American Adaptations: Please, Hollywood, Stop!

American Adaptations: Please, Hollywood, Stop!

I know there is a need in Hollywood for fresh ideas, and one of the best places to find them is to simply rob the neighbors, but it’s getting out of control.

First of all, these movies are never as good as the originals – no exceptions.  I know everyone raved about Scorsese’s adaptation of Infernal Affairs into the hit movie The Departed, but, even though it was a decent (and Academy Award winning) movie in its own right (and I happen to love Scorsese) it still did not carry the same punch that the original did.

Another movie that simply did not need to be remade was the amazing Swedish vampire flick

Let the Right One In.  What emerged from Hollywood was pretty much the same film, except without the directorial excellence.  Let Me In was like a decaffeinated version of the original.

The worst is the seemingly endless horde of Japanese, Korean and Chinese horror flicks that keep getting reprocessed for sale.  Much of what makes those scary films scary is the cultural context involved.  The nuances are lost in translation and what started as something more psychological (a movie like Pulse, for example) ends up turning into screaming teenagers and the “murder-by-numbers” cliché format that movie studios love to churn out.

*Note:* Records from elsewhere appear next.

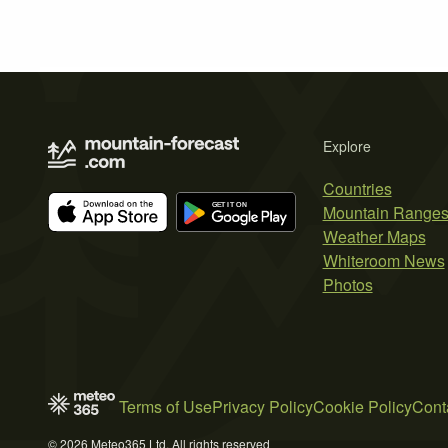
Explore
Countries
Mountain Range
Weather Maps
Whiteroom News
Photos
Terms of Use
Privacy Policy
Cookie Policy
Cont
© 2026 Meteo365 Ltd. All rights reserved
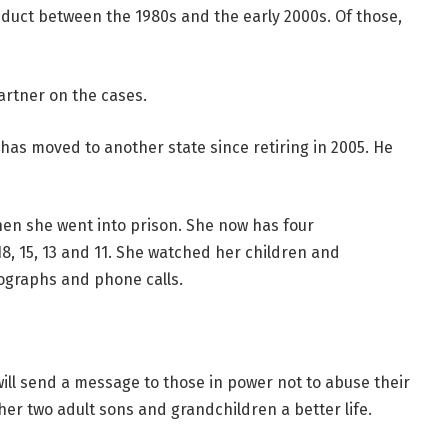
duct between the 1980s and the early 2000s. Of those,
artner on the cases.
 has moved to another state since retiring in 2005. He
hen she went into prison. She now has four
8, 15, 13 and 11. She watched her children and
ographs and phone calls.
ill send a message to those in power not to abuse their
e her two adult sons and grandchildren a better life.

Now Hollywood is set to commit further blasphemy by letting Spike Lee remake Park Chan-wook’s masterpiece Oldboy.  Chances are that curiosity will get the best of me and I will saunter down to the theater and take in the new version when it gets released, but I am already predisposed toward the opinion that it will never measure up to the original.

It’s nice that famous directors are seeing these great films and being inspired to redo them within their own cultural context, but perhaps they should resist the temptation to devour someone else’s work and stick to making something original and unique to them.